La prossimità strutturale – sebbene non socioculturale – del capitalismo asiatico con quello fascista e nazista dovrebbe invece ricordare a tutti, anche alla luce di quanto sostiene Žižek, che non è il capitalismo tout-court il tratto saliente delle democrazie liberali occidentali, ma solo quel tipo di capitalismo che può sorgere nell’ambito del rispetto dei principi liberali e democratici, e cioè indisgiungibile dalla tutela dei diritti politici e civili previsti dalle costituzioni di questo tipo. Il capitalismo in quanto tale – ecco ciò su cui Žižek ha ragione – può in effetti svilupparsi meglio in assenza di libertà politiche: in queste circostanze si possono infatti meglio sfruttare i lavoratori, tenere sistematicamente bassi i loro salari e privarli dei loro diritti fondamentali.

Se la Repubblica popolare cinese risulta oggi economicamente tanto efficiente, è proprio in quanto i suoi leader riescono a coniugare bene liberismo e assenza di libertà politica, e questa circostanza dovrebbe far riflettere sulla assimilazione implicitamente denigratoria delle società liberaldemocratiche a quelle capitaliste, così come, sulla scia di Marx, viene proposta dallo stesso Žižek.
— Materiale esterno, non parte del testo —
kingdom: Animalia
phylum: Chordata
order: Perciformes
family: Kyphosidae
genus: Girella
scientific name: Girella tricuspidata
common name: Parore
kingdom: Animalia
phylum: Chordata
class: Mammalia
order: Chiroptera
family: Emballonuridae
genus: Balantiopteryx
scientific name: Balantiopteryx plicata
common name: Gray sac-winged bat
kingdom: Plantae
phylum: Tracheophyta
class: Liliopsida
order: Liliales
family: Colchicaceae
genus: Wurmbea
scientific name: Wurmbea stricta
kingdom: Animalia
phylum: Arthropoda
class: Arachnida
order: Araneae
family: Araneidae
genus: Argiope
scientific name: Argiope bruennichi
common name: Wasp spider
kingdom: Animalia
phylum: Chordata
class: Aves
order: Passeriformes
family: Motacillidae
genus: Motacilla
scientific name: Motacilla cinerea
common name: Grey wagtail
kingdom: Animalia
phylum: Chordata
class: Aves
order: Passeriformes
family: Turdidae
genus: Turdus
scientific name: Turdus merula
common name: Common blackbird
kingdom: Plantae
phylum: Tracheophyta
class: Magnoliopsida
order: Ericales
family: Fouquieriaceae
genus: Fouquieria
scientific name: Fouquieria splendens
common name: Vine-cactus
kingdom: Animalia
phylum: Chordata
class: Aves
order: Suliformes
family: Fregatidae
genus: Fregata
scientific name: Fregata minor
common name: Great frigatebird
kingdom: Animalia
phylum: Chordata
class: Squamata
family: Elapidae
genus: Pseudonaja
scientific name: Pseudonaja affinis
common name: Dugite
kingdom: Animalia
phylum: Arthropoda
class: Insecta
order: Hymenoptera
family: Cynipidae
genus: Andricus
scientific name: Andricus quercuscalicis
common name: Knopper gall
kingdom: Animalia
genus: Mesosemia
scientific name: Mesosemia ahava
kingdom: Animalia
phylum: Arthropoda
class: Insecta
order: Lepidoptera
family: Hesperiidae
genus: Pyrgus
Dato che poi il capitalismo mostra di preferire quale habitat società politicamente illiberali, quando non vere e proprie dittature, la reale vocazione delle stesse liberaldemocrazie occidentali sarebbe in definitiva, secondo questa logica, quella di estinguersi in modelli politici che sono diametralmente opposti a quelli coerenti con le proprie carte costituzionali. Ma se mai questo dovesse avvenire, non sarebbe a causa della natura essenzialmente fascista delle stesse società liberaldemocratiche, come una lunga tradizione massimalista sostiene erroneamente da oltre un secolo e mezzo e come lo stesso Žižek sembra ritenere, ma innanzi tutto per quella commistione d’ipocrisia e irresponsabilità politica che le classi dirigenti e molti intellettuali dei paesi occidentali e democratici hanno dimostrato nell’era della globalizzazione.